1. O magistrado, no uso de suas atribuições, deve estabelecer a produção de provas que sejam importantes e necessárias ao exame da causa, tendo o poder de decidir acerca da conveniência e da oportunidade de sua produção, visando obstar a prática de atos inúteis ou protelatórios.

2. O sistema jurídico brasileiro é pautado no princípio do livre convencimento racional, segundo o qual o Juiz deve decidir fundamentadamente, segundo sua convicção pessoal, a partir das provas que constam nos autos (art. 371).

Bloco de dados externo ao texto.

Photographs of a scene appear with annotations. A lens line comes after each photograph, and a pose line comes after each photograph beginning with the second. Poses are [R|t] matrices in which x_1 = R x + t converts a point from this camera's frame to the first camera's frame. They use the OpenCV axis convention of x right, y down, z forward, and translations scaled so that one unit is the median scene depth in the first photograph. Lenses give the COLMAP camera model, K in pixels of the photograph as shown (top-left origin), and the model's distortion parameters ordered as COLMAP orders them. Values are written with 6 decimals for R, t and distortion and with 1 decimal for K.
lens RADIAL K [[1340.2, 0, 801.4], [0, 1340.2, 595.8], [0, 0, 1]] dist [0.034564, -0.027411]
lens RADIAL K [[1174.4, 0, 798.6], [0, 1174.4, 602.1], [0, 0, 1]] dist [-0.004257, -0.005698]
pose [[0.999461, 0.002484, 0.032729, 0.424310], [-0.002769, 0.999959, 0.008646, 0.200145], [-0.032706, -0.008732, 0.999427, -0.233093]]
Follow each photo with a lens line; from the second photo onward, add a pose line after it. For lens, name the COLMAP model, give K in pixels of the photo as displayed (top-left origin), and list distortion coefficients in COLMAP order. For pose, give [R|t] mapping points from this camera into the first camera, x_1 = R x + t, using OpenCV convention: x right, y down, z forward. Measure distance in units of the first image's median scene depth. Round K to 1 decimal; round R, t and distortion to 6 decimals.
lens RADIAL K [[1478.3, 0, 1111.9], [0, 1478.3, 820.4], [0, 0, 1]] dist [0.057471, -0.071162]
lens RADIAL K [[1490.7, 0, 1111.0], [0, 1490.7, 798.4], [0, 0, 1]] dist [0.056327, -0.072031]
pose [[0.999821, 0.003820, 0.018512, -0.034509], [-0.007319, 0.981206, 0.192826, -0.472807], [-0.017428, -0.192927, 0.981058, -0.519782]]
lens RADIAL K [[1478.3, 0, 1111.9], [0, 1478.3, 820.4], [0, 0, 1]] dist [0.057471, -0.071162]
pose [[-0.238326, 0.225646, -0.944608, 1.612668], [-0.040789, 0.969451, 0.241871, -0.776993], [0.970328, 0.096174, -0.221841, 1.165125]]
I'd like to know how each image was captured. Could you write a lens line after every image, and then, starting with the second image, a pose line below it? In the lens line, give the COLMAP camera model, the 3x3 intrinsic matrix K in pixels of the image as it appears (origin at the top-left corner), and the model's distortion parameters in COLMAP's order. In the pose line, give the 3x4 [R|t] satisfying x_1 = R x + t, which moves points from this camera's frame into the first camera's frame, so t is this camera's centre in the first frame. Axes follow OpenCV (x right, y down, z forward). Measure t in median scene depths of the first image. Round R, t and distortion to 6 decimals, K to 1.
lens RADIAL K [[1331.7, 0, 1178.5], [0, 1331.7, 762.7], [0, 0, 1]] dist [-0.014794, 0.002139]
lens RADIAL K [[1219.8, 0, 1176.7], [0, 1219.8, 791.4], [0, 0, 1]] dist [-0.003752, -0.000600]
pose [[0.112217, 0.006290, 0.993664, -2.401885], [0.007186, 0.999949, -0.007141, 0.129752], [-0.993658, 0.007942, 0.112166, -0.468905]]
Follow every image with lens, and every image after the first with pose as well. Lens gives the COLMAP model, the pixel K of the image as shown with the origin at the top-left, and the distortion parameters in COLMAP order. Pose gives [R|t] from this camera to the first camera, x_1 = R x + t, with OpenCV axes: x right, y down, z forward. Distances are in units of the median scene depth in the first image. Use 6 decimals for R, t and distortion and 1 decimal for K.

3. O Juízo não está adstrito a nenhuma das provas nem essas possuem força vinculante. Do mesmo modo, o juiz não está impelido a deferir a produção de qualquer tipo de prova requerida pelas partes quando as considerar desnecessárias para o deslinde do feito. Já o ônus da prova é regulado pelo art. 373, I e II, do Código de Processo Civil.

4. Ainda, nos termos do art. 16, § 2º, da LEF, compete ao executado a instrução da petição inicial dos embargos com os documentos destinados à prova de suas alegações, podendo o embargante requerer ao juiz da causa, justificadamente, outras provas consideradas necessárias à sua defesa, que dependam de intervenção judicial, tais como a oral, pericial, requisição de documentos sigilosos etc.

5. Justifica-se a necessidade da produção de provas sempre que exista um fato que escape do conhecimento ordinário do julgador e cuja aferição dependa de conhecimento especial, seja testemunhal, técnico ou científico.

6. No caso em análise, o indeferimento da perícia contábil, além de cercear, em tese, o direito de defesa da apelante, poderia acarretar situação jurídica não condizente com a realidade dos fatos.

7. A realização da perícia se faz imprescindível para que a apelante possa eventualmente provar suas alegações, principalmente quanto à comprovação do pagamento do crédito cobrado.

8. Não se pode perder de vista que a realização da prova pericial requerida, sob o crivo do contraditório, poderá fornecer os elementos necessários para a comprovação do direito defendido pela apelante, estabelecendo seu alcance e dimensão, sob pena de estarmos diante de um possível cerceamento de defesa, que, caso venha a ser reconhecido no futuro, poderá ensejar a nulidade de todos os atos decisórios eventualmente vinculados proferidos posteriormente.

9. Os pontos controversos devem ser previamente delimitados e as questões enfrentadas não deverão envolver temas eminentemente de direito, sendo que, na espécie, a apelante pediu a realização de prova pericial contábil com o intuito de direta ou indiretamente, apurar se o imposto pago foi suficiente ou não, e em que medida, para extinguir a obrigação tributária (CTN, art. 156, I e IX) objeto do Auto de Infração que originou a Execução Fiscal. Sem essa prova, não poderia o MM. Juízo ter julgado improcedente a demanda justamente por conta da falta de prova do pagamento.

10. Apelo provido.


  ACÓRDÃO

Vistos e relatados estes autos em que são partes as acima indicadas, a Quarta Turma, à unanimidade, decidiu dar provimento ao recurso de apelação da embargante, para anular a sentença, a fim de deferir a produção de prova pericial contábil, nos termos do voto do Des. Fed. MARCELO SARAIVA (Relator), com quem votaram a Juíza Fed. Conv. DIANA BRUNSTEIN e o Des. Fed. ANDRÉ NABARRETE. Ausente, justificadamente, em razão de férias, a Des. Fed. MÔNICA NOBRE (substituída pela Juíza Fed. Conv. DIANA BRUNSTEIN) , nos termos do relatório e voto que ficam fazendo parte integrante do presente julgado.